Text shown -
━━━━━━━━━━━━━━━━

/ 1 July 2005

Zim’s slums resemble battle scenes

Porta Farm, a well-known slum west of Zimbabwe’s capital Harare, resembled a village hit by an aerial attack as it was visited late on Thursday by United Nations special envoy Anna Tibaijuka.

At least three people have been killed here, the latest target of a blitz against crime and squalor by Zimbabwean police, said witnesses and Amnesty International.

Mounds of brick rubble, plastic sheeting, broken asbestos and iron roofing and smashed furniture were all that remained of the homes of 1 500 families at Porta Farm, whose residents were moved here from various parts of the capital ahead of Queen Elizabeth II’s visit in 1991.

”We are dirt as far as the government is concerned,” Samson Banda told Tibaijuka as she walked around the settlement pervaded by a mixture of anger, disillusionment and betrayal.

”If you can, please ask our leaders what crime we have committed to deserve such punishment,” one young woman requested the United Nations envoy.

”They brought us here saying they would build us houses. But we have known nothing but torture and harassment for all the 16 years we have been here,” she said.

Another woman asked the UN to ”please help us or just bury us alive if they can’t help us.”

Women were preparing food on open fires among the debris while some families were trying to piece together remnants of broken furniture when the UN envoy visited the shanty town, once home to some 10 000 people.

Witnesses said at least three people were killed when police moved in with bulldozers to flatten the country’s best known slum while a woman gave birth in the open after her shack was razed.

━━━━━━━━━━━━━━━━

[Records from a data collection]
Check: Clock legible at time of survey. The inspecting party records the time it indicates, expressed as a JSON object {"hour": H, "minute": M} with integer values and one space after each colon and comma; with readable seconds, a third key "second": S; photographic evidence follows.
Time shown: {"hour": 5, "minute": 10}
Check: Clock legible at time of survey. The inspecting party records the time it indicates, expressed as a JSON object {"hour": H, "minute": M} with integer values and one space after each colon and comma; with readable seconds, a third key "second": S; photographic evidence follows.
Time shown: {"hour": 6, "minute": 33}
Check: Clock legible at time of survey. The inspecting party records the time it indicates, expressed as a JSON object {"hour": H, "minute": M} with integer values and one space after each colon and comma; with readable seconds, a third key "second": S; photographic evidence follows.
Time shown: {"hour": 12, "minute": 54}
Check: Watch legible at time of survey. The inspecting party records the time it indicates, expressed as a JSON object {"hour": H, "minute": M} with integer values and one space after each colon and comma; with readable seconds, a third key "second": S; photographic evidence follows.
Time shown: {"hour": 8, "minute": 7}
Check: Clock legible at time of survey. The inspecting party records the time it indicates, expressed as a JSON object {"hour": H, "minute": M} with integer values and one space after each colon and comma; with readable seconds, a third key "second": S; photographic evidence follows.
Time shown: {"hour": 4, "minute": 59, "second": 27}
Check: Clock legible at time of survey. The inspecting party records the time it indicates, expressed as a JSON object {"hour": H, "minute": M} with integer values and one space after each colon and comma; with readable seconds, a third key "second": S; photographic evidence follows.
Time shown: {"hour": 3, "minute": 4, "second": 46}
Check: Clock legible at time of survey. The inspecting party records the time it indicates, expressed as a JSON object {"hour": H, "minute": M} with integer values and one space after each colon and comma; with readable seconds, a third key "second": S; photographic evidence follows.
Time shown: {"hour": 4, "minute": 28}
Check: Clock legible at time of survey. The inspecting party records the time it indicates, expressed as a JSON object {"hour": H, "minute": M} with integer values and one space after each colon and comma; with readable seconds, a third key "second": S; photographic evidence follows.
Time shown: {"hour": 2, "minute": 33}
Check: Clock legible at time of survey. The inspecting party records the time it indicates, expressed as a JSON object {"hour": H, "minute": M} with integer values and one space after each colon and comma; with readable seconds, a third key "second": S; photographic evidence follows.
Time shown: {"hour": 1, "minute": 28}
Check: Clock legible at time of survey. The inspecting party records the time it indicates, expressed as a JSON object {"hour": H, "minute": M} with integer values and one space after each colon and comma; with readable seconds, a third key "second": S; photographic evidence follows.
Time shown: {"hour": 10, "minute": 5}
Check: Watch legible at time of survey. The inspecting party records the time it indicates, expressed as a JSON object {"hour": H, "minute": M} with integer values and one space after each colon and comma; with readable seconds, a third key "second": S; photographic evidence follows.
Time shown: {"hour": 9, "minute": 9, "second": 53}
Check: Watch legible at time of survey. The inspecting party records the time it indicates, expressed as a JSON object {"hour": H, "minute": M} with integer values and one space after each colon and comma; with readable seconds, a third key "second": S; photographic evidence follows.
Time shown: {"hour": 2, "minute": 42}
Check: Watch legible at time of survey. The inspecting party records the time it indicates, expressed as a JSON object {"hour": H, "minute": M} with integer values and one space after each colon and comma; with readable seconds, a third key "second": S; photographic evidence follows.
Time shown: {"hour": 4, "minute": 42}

━━━━━━━━━━━━━━━━

Work to do -
a – Summarize the article on Zimbabwe's slums in two sentences.
b – Write out the article on Zimbabwe's slums from "Another woman asked" to "shack was razed.", substituting "settlement" for "shanty town".

Responses in order -
a – United Nations special envoy Anna Tibaijuka visited Porta Farm, a slum west of Harare where police in a blitz against crime and squalor had left only rubble of the homes of 1 500 families. Witnesses and Amnesty International said at least three people were killed, and residents told the envoy of their anger and of 16 years of torture and harassment since they were moved there.

b –
Another woman asked the UN to ”please help us or just bury us alive if they can’t help us.”

Women were preparing food on open fires among the debris while some families were trying to piece together remnants of broken furniture when the UN envoy visited the settlement, once home to some 10 000 people.

Witnesses said at least three people were killed when police moved in with bulldozers to flatten the country’s best known slum while a woman gave birth in the open after her shack was razed.